Multiplicative Processes and the Log-normal Distribution
This note derives log-normal distribution from random multiplicative processes and confirms its application through investment simulations. We also examine how dispersion and inequality among investments grow over time and quantify inequality using the Gini index.
Log-normal Distributions
The log-normal distribution is characterized by its long tails and is frequently observed in financial data and income distributions.
For example, the world per person income from the World Inequality Database has a log-normal distribution.
Multiplicative Processes
Log-normal distributions often arise from Multiplicative processes. Consider the product of $n$ independent and identically distributed (i.i.d.) random variables:
\[y = \left(x_1 \cdot x_2 \cdot \cdots x_n\right)^{\frac{1}{\sqrt{n}}} . \label{eqn_multiplicative_process}\]Taking the logarithm of $y$:
\[z = \log y = \frac{1}{\sqrt{n}}\sum_{i=1}^{n}\log x_i.\notag\]According to the central limit theorem, for large $n$, $z$ will approximate a normal distribution:
\[z = \log y \sim \mathcal{N}(\mu, \sigma^2), \notag\]where $\mu$ and $\sigma^2$ are the mean and variance of $\log{y}$, respectively. Note that the variance of $\log x_i$ is the same as that of $\log y$ and the mean of $\log x_i$ is $\mu/\sqrt{n}$.
The probability density function (PDF) of $y$ is derived as follows. Let $p(z)$ be the PDF of $z$, we have:
\[p(z) dz = p(z(y))\left|\frac{dz}{dy}\right|dy, \notag\]Thus, the PDF of $y$ is
\[p(z(y))\left| \frac{dz}{dy} \right| = \frac{1}{\sqrt{2\pi} \sigma y} \exp\left({-\frac{(\log y -\mu)^2}{2\sigma^2}}\right). \label{eqn_lognormal_pdf}\]This confirms that $y$, generated by a multiplicative process described in Equation ($\ref{eqn_multiplicative_process}$), follows a log-normal distribution.
Investment Return Model
We simulate an investment where the rate of return per session follows a normal distribution. Over multiple sessions, the distribution of investments is analyzed. Below is the Wolfram Language code used for the simulation:
SeedRandom[1234];
nsessions = 300; (* number of investment sessions (Time) *)
nsamples = 500; (* number of investment accounts *)
(* rate of return per session: Normal distribution: mean=0, sigma=5% *)
rate = RandomVariate[NormalDistribution[0, 5], {nsamples, nsessions}];
(* final investment return after nsessions *)
return = Times@@#&/@((1+#*0.01)&@rate);
Figure 3 illustrates the investment balances of $500$ accounts over time. All accounts start with the same balance of $1$. As time progresses, the variation among accounts increases, with a notable long tail emerging.

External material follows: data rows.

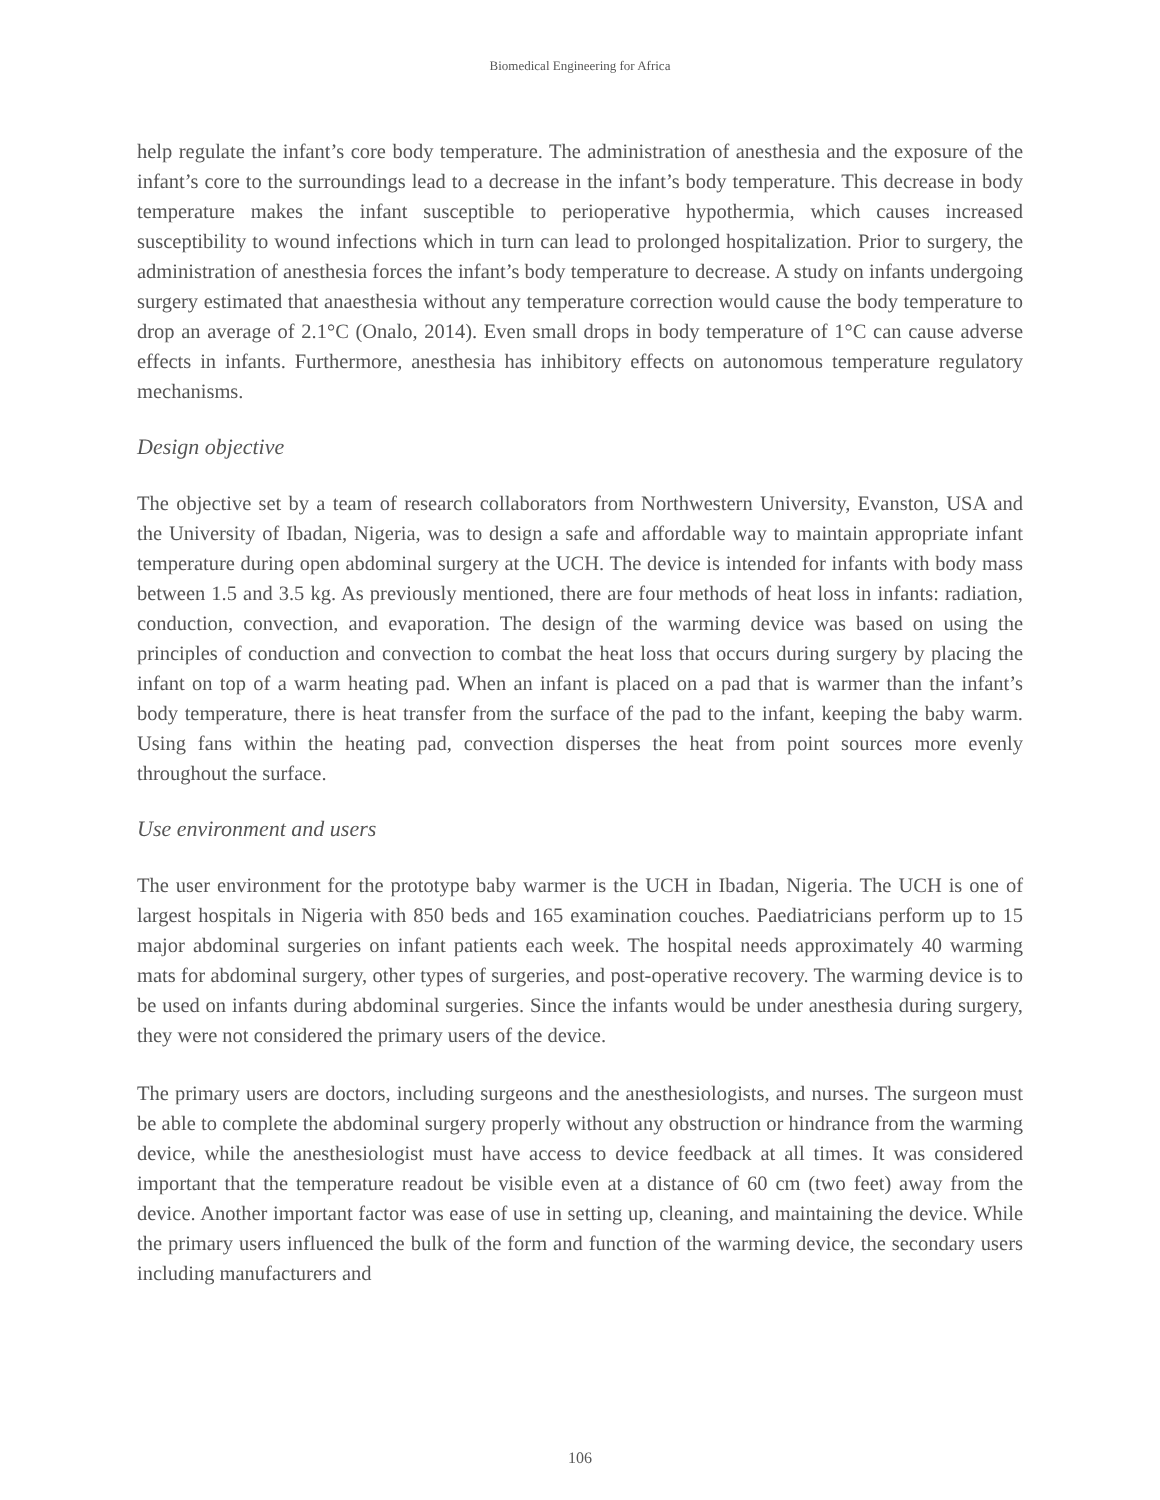Biomedical Engineering for Africa
help regulate the infant’s core body temperature. The administration of anesthesia and the exposure of the infant’s core to the surroundings lead to a decrease in the infant’s body temperature. This decrease in body temperature makes the infant susceptible to perioperative hypothermia, which causes increased susceptibility to wound infections which in turn can lead to prolonged hospitalization. Prior to surgery, the administration of anesthesia forces the infant’s body temperature to decrease. A study on infants undergoing surgery estimated that anaesthesia without any temperature correction would cause the body temperature to drop an average of 2.1°C (Onalo, 2014). Even small drops in body temperature of 1°C can cause adverse effects in infants. Furthermore, anesthesia has inhibitory effects on autonomous temperature regulatory mechanisms.
Design objective
The objective set by a team of research collaborators from Northwestern University, Evanston, USA and the University of Ibadan, Nigeria, was to design a safe and affordable way to maintain appropriate infant temperature during open abdominal surgery at the UCH. The device is intended for infants with body mass between 1.5 and 3.5 kg. As previously mentioned, there are four methods of heat loss in infants: radiation, conduction, convection, and evaporation. The design of the warming device was based on using the principles of conduction and convection to combat the heat loss that occurs during surgery by placing the infant on top of a warm heating pad. When an infant is placed on a pad that is warmer than the infant’s body temperature, there is heat transfer from the surface of the pad to the infant, keeping the baby warm. Using fans within the heating pad, convection disperses the heat from point sources more evenly throughout the surface.
Use environment and users
The user environment for the prototype baby warmer is the UCH in Ibadan, Nigeria. The UCH is one of largest hospitals in Nigeria with 850 beds and 165 examination couches. Paediatricians perform up to 15 major abdominal surgeries on infant patients each week. The hospital needs approximately 40 warming mats for abdominal surgery, other types of surgeries, and post-operative recovery. The warming device is to be used on infants during abdominal surgeries. Since the infants would be under anesthesia during surgery, they were not considered the primary users of the device.
The primary users are doctors, including surgeons and the anesthesiologists, and nurses. The surgeon must be able to complete the abdominal surgery properly without any obstruction or hindrance from the warming device, while the anesthesiologist must have access to device feedback at all times. It was considered important that the temperature readout be visible even at a distance of 60 cm (two feet) away from the device. Another important factor was ease of use in setting up, cleaning, and maintaining the device. While the primary users influenced the bulk of the form and function of the warming device, the secondary users including manufacturers and
106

The distribution of investments after 300 sessions fits well with a log-normal distribution, as shown in Figure 4.
Figure 5 demonstrates investment inequality, where $20\%$ of the accounts account hold about half of the total investment. The inequality can be quantified with the Gini index.
Gini Index
The Gini index measures statistical dispersion and is commonly used to represent income or wealth inequality. For reference, see Gini Coefficient.
Figure 6 depicts the Lorenz curve, showing the share of income versus the share of people. In a perfectly equal distribution, the curve would be a straight line with a slope of $1$. The area between the line of equality and the Lorenz curve indicates inequality.
The Gini index is defined as
\[\mathrm{Gini} = 2 A,\notag\]where $A$ is the area between the line of equality and the Lorenz curve. In our simulation, Figure 7 shows that inequality increases with time, as evidenced by the expanding area between the curve and the line of equality.
Figure 8 displays histograms of investment distributions at times 10, 50, and 300. As time progresses, the tail of the distribution becomes heavier, reflecting increasing inequality.
Conclusion
Random multiplicative processes lead to log-normal distribution. Simulations of investment returns confirm this distribution and show that inequality, quanfied by the Gini index, increases over time.
References
Nair, J., Wierman, A., and Zwart, B. (2022). The Fundamentals of Heavy Tails: Properties, Emergence, and Estimation. Cambridge University Press.